Время сильно меняет точку зрения на одни и те же вещи. Лучше переждать, если ситуация накаленная. Мама поехала искать Алекса еще раз, когда меня там уже не было, и все-таки нашла. Произошла встреча на Эльбе. И мама плакала, и он плакал. Он уже слез к тому времени с героина, полежал в лечебнице, и стал нормальным парнем. Они стали часто видеться, и к ним там вернулось их семейное счастье. Я поняла, что была права, не открыв ей тогда эту проклятую дверь.

Глава 21

Свенепаркен и его обитатели. Армен. Семен и Хозя. Высокая культура быта и лагерный досуг. Гей-комната. Нос. Критические дни. НЕ гостиница. Страшный лес. Я – невидимка.

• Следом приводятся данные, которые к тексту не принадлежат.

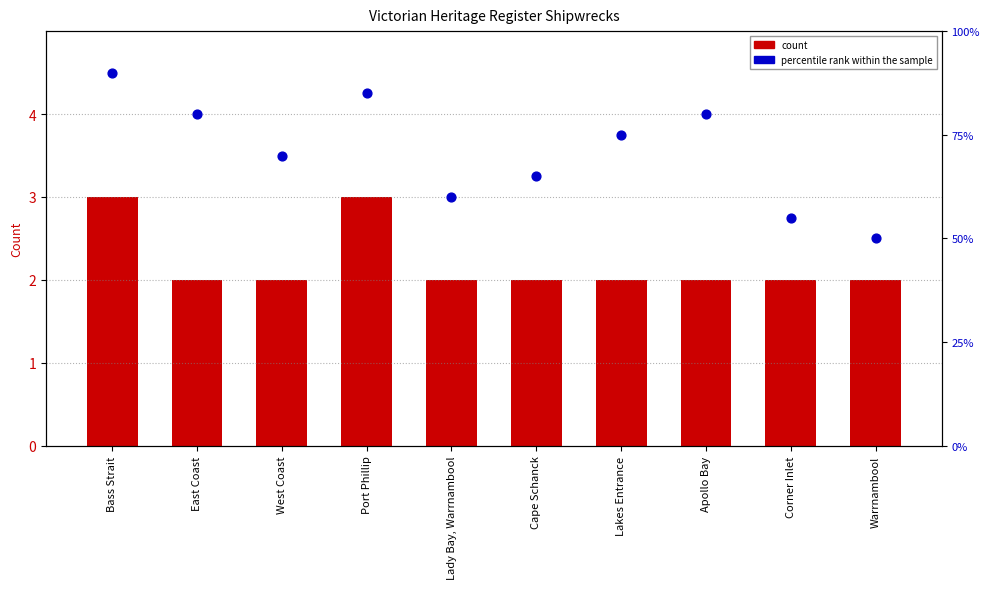

Which series contains the highest Y value?

percentile rank within the sample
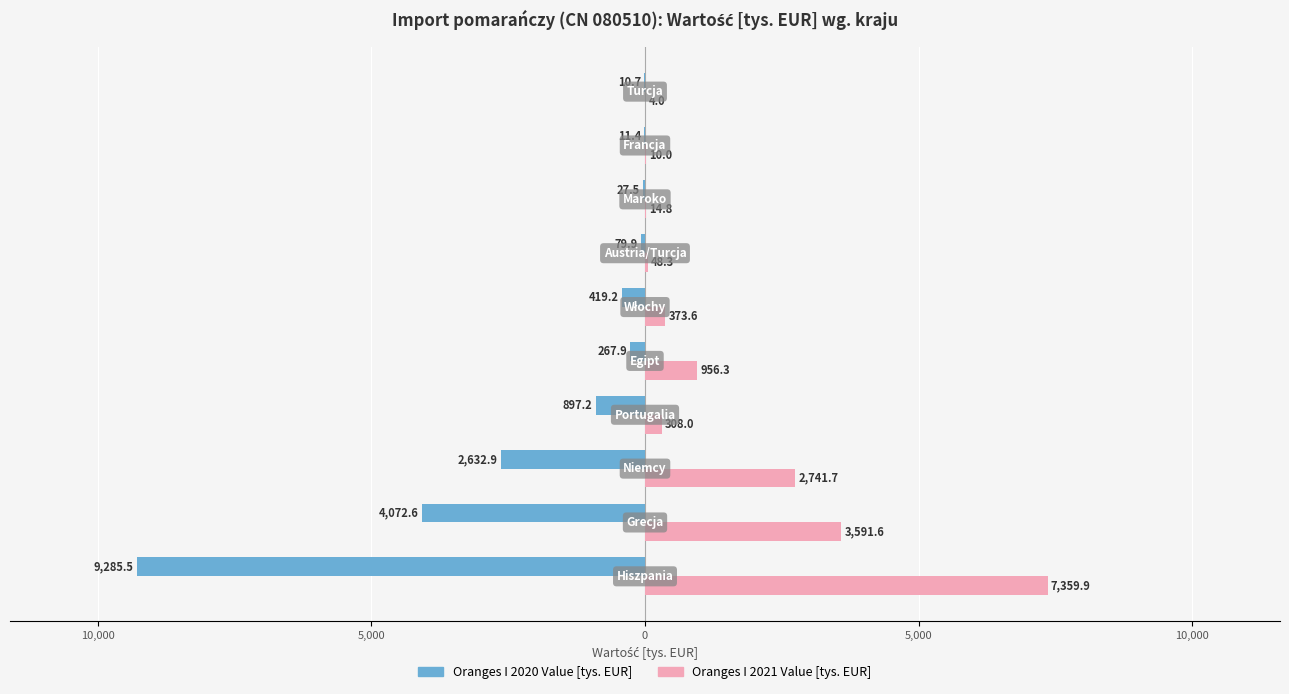

What are all the series names shown in the legend?

Oranges I 2020 Value [tys. EUR], Oranges I 2021 Value [tys. EUR]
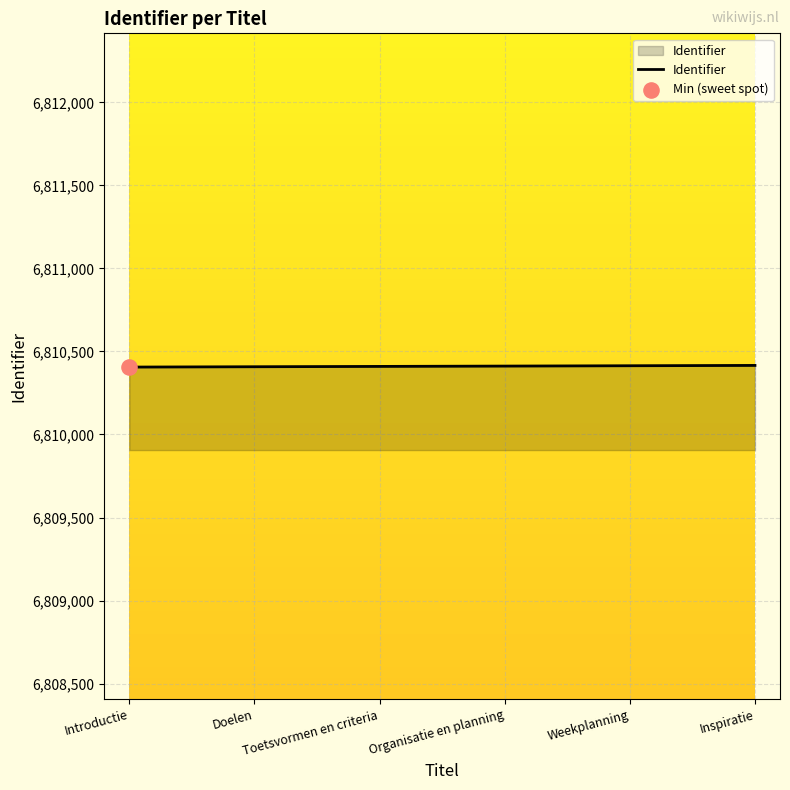

What is the ratio of the value at Organisatie en planning to the value at Toetsvormen en criteria?

1.0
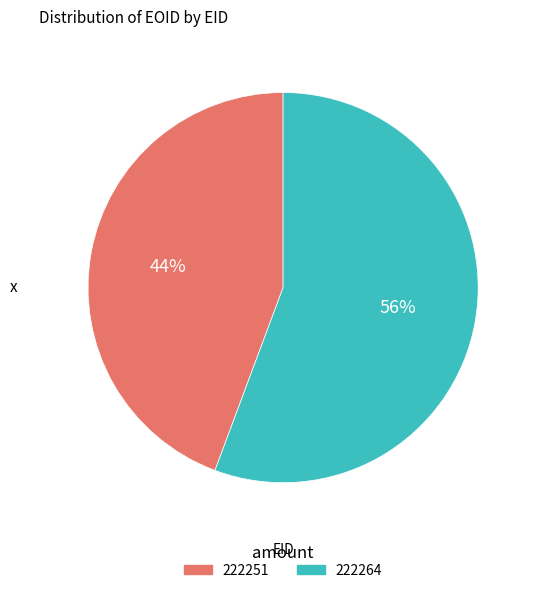

Does 222264 account for over 50% of the chart?

Yes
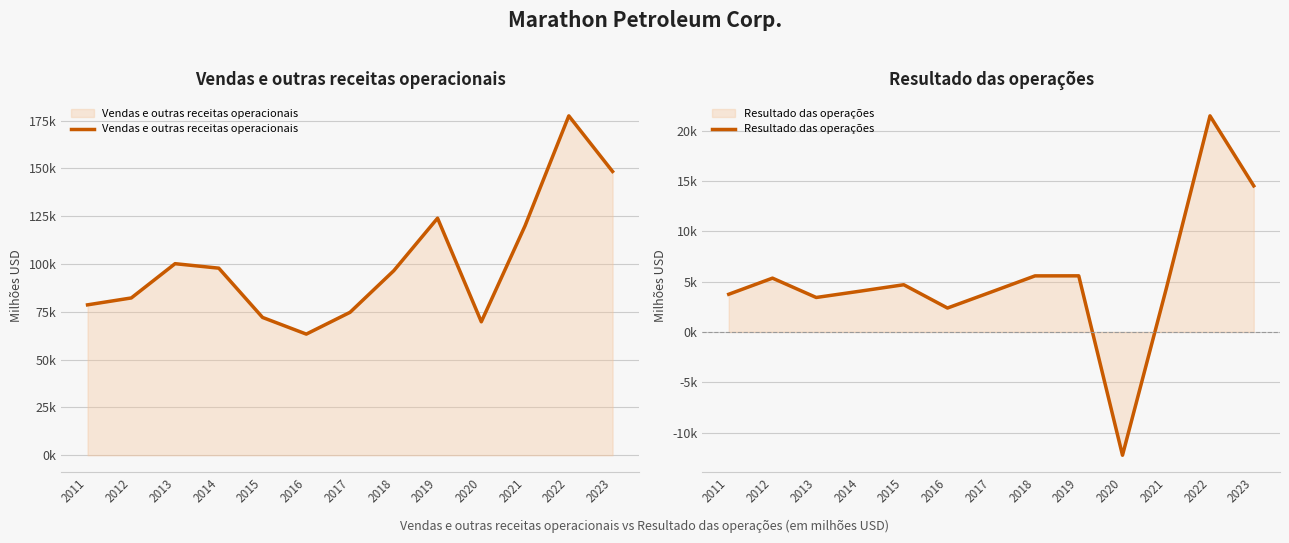

True or false: Resultado das operações and Vendas e outras receitas operacionais cross at least once.

False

Я выехала из квартиры в никуда, напевая себе под нос песню Talking Heads «Road To Nowhere». Парни забрали меня в Лебединый парк. За это время лагерь стал мне родным домом.

Брутальным мужским духом там перло издалека. В коридорах – ничего личного, ничего лишнего. В комнатах на стенах – голые красотки, выдранные из журналов. То там то сям раздавались звуки ссоры, быстро вспыхивавшие и быстро затихавшие. Кто-то с топотом и хохотом проходил иногда по коридорам. Звенели тарелки в обед, но через полчаса все расходились по комнатам. Русские – все социофобы – предпочитали жрать в своих каморках. Там всегда воняло едой и грязная посуда лежала на столах до тех пор, пока не включался какой-нибудь авторитетный персонаж и не давал всем просраться. После этого посуду выносили в столовую, крошки стряхивали на пол, а все остальное – нужное – сдвигали к стене и накрывали каким-нибудь куском занавески, как в нормальной русской деревне. В нашей пятиместной келье обычно это делал Армен.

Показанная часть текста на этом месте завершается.